Niskanen takes the blame for all three Lightning goals

There was no tougher critic on Matt Niskanen’s Game 5 performance on Saturday than Niskanen himself.

Niskanen and his defensive partner, Dmitry Orlov, were on the ice for all three of the Tampa Bay Lightning’s three goals in the Capitals’ 3-2 loss. That was striking given the Orlov-Niskanen duo is typically Washington’s best defensive pair.

That was not the case on Saturday and Niskanen took full responsibility afterward.

“First three goals are all my fault,” Niskanen said. “I had a tough first 20:30 so I've got to be better next game.”

Pretty much no one played the first goal right.
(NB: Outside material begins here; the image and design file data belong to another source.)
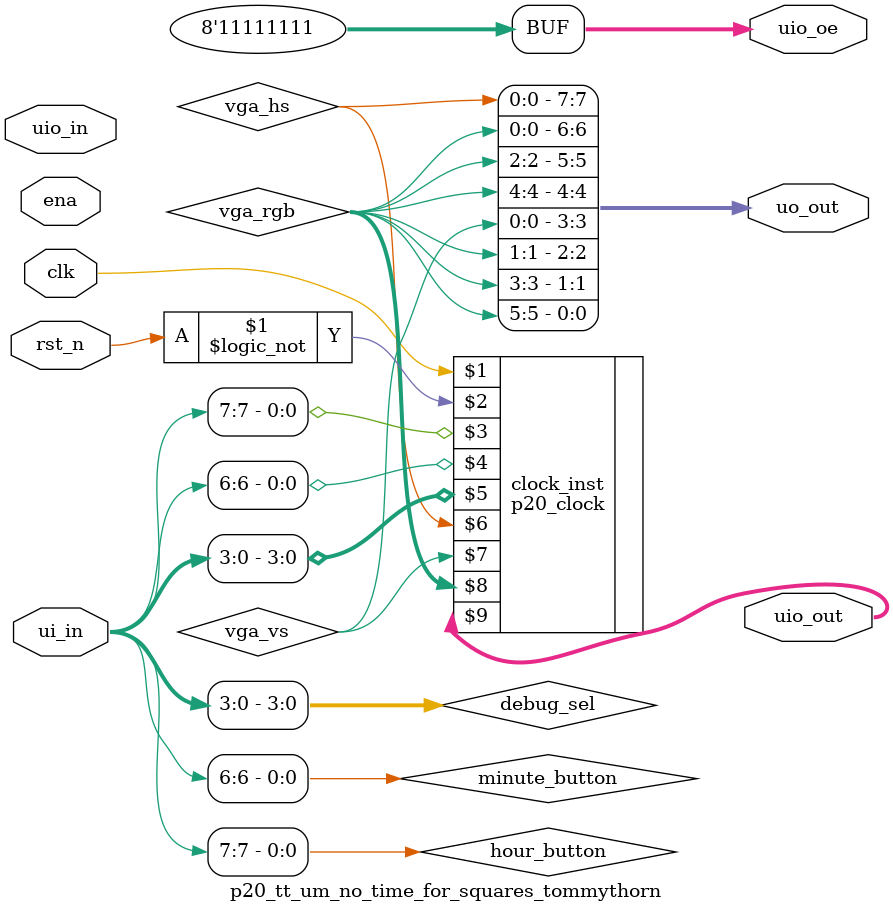
<source format=v>
`default_nettype none
`timescale 1ns / 1ps

module p20_tt_um_no_time_for_squares_tommythorn
  (input  wire [7:0] ui_in,    // Dedicated inputs
   output wire [7:0] uo_out,   // Dedicated outputs
   input  wire [7:0] uio_in,   // IOs: Input path -- UNUSED in this design.
   output wire [7:0] uio_out,  // IOs: Output path
   output wire [7:0] uio_oe,   // IOs: Enable path (active high: 0=input, 1=output)
   input  wire       ena,      // will go high when the design is enabled
   input  wire       clk,      // clock
   input  wire       rst_n     // reset_n - low to reset
   );

   // use bidirectionals as outputs
   assign uio_oe = 8'b11111111;

   wire       hour_button   = ui_in[7];
   wire       minute_button = ui_in[6];
   wire [3:0] debug_sel     = ui_in[3:0];

   wire       vga_hs;
   wire       vga_vs;
   wire [5:0] vga_rgb;

    // https://tinytapeout.com/specs/pinouts/#common-peripherals
   assign uo_out[0] = vga_rgb[5];
   assign uo_out[1] = vga_rgb[3];
   assign uo_out[2] = vga_rgb[1];
   assign uo_out[3] = vga_vs;
   assign uo_out[4] = vga_rgb[4];
   assign uo_out[5] = vga_rgb[2];
   assign uo_out[6] = vga_rgb[0];
   assign uo_out[7] = vga_hs;

   p20_clock clock_inst(clk, !rst_n,
                    hour_button, minute_button, debug_sel,
                    vga_hs, vga_vs, vga_rgb,
                    uio_out);
endmodule

</source>
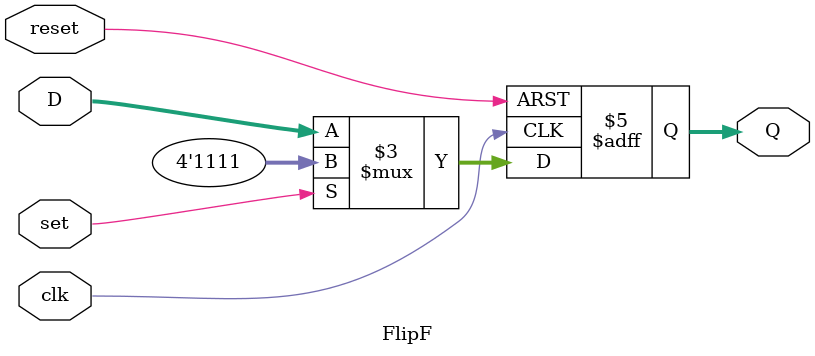
<source format=v>

module FlipF(input wire clk, reset, set,
            input wire [3:0]D,
            output reg [3:0]Q);


always @ (posedge clk or posedge reset)begin
  if (reset) begin
      Q <= 4'b0;

  end
  else if (set) begin
  Q <= 4'b1111;
  end

  else 
      Q <= D;
  end

endmodule

</source>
The goal came just 19 seconds into the game. Orlov turned the puck over in the neutral zone and Evgeny Kuznetsov looked like he could have gotten the puck, but instead played the body of Cedric Paquette. Niskanen stepped up at the blue line, but the Lightning got the puck past him creating a short rush that beat Braden Holtby who was way too far back in the crease.

Yes, Niskanen got caught a bit high, but he was just as at fault as Orlov, Kuznetsov and Holtby.

The second goal happened because Steven Stamkos tripped Orlov to create a turnover and it wasn’t called.

Niskanen got in between Ondrej Palat and the puck, but Palat beat both him and Holtby on the shot. Not sure I would put this one on Niskanen.

The third goal…well, that one was a bad play by Niskanen.

When you go one-on-one with a player, a defenseman cannot allow that player to turn the corner. That’s especially true when that player is defenseman Anton Stralman who is not exactly gifted with blazing speed. This was just a complete misplay.

Regardless of how many goals were strictly on Niskanen, that’s not the point. This was a message not so much to the media but to the team. That message was this: This one’s on me, I will be better next game.

Leaders always take responsibility. Niskanen is taking the blame here and saying he will be better in the hopes the team around him will be better as well.

They will need to be to win Game 6.

“A lot of people counted us out when we were down 0-2 in the first round,” Niskanen said. “Things got hard in the last series where we could have melted and we just kept playing. So that's what we've got to do again, bring our best effort for Game 6 at home, win a game and then we'll go from there.

“But we're focused on bringing our best game of the season for Game 6 and we'll be ready to go.”